» TASK STATEMENT
Please reproduce the data below verbatim, starting at its first line and stopping after the line that contains "collection date: 1887-01-16".

» DATA LINES
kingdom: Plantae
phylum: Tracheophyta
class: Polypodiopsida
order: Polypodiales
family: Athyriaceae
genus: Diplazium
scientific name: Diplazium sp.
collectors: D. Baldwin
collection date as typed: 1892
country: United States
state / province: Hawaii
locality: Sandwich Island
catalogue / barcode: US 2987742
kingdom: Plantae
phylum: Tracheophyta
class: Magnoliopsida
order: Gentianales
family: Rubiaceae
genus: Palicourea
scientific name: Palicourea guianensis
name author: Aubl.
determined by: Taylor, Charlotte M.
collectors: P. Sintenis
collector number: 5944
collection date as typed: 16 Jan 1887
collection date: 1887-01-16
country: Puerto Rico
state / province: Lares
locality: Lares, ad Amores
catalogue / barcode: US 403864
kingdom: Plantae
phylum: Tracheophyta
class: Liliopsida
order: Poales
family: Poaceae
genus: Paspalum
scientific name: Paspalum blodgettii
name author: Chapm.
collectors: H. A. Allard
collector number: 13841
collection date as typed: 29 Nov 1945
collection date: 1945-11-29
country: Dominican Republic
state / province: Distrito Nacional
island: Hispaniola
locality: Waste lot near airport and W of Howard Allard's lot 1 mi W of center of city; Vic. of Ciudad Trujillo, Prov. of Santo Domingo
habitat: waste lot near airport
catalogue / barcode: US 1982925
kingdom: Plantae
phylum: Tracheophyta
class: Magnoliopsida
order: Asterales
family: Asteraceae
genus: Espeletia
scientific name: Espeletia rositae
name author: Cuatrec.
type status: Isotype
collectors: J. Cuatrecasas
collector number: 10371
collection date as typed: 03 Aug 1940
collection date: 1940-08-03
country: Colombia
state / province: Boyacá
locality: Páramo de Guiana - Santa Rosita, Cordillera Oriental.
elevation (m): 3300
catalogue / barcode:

» OUTPUT OF THE TASK
kingdom: Plantae
phylum: Tracheophyta
class: Polypodiopsida
order: Polypodiales
family: Athyriaceae
genus: Diplazium
scientific name: Diplazium sp.
collectors: D. Baldwin
collection date as typed: 1892
country: United States
state / province: Hawaii
locality: Sandwich Island
catalogue / barcode: US 2987742
kingdom: Plantae
phylum: Tracheophyta
class: Magnoliopsida
order: Gentianales
family: Rubiaceae
genus: Palicourea
scientific name: Palicourea guianensis
name author: Aubl.
determined by: Taylor, Charlotte M.
collectors: P. Sintenis
collector number: 5944
collection date as typed: 16 Jan 1887
collection date: 1887-01-16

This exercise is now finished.